Still would leave it quite a long way light.
I think actually, Harry, you when you mentioned going back to 2018 and 2019, I think that's a really good demonstration of that this is a business that is of a size that it hits a critical mass, and then the margin starts to improve quite quickly. We went from 9%-12% back then very quickly because we hit that critical mass of revenue, and that's exactly what's going on here.
Yeah.
In, you know, there are a number of things that have affected it. You know, when those revenues come off because of scale, it's quite painful. As they come back, we get a high level of drop-through on it. You know, there is pricing benefits come through. There is self-help benefits come through and with strong drop-through on that pickup in revenue, you know, we absolutely believe this is gonna move back towards double digits for the H2 of the year as it has shown in the past.
I mean, that really is the sort of key then sort of for us to watch is, you know, we can all sort of debate what's getting near to what double digit might be, and as you obviously is P&C revenue-wise booked out like the balance of the business for 2023, so you can literally see your cost moving parts to give you confidence in that assumption?
It's absolutely got the order book for this year and to be clear what I mean by approaching 10%, I'm talking like 9%-10%. Then-
Yeah
Visibility into next year, it's sort of got close to a third of revenues covered. It is a business that doesn't tend to carry as much order book, although they also have runner products that don't appear in the order book but come in each month that we know are coming because they're on platforms that have build rates.
Yeah, sure. No, that's great. Then just secondly, just to be clear. Well, rather I'd be right to assume or guess that our guess is probably accurate, that the bulk of the sort of GBP 13 million-GBP 14 million on top of what you've done so far on the cost savings is P&C related.

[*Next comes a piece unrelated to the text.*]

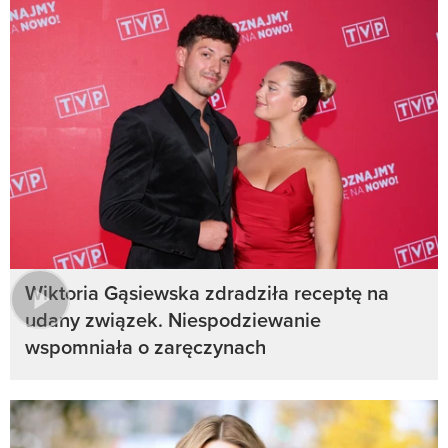
Wiktoria Gąsiewska zdradziła receptę na
udany związek. Niespodziewanie
wspomniała o zaręczynach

Some P&C and some sensors, especially as components, Harry.
Okay. Fantastic. Thanks very much indeed.
Thanks, Harry.
Thank you. There are no further questions. We'll turn the call back to your host.
Okay. Thanks, Emma. Well, thanks everybody for joining us this morning. Hopefully, you got a good sense that we've got some great momentum and really pleased with where the business is going and some real opportunities to continue to build margin and profit performance going forward. Thanks for joining us today and, thanks guys for all your questions. Much appreciated. Have a good one.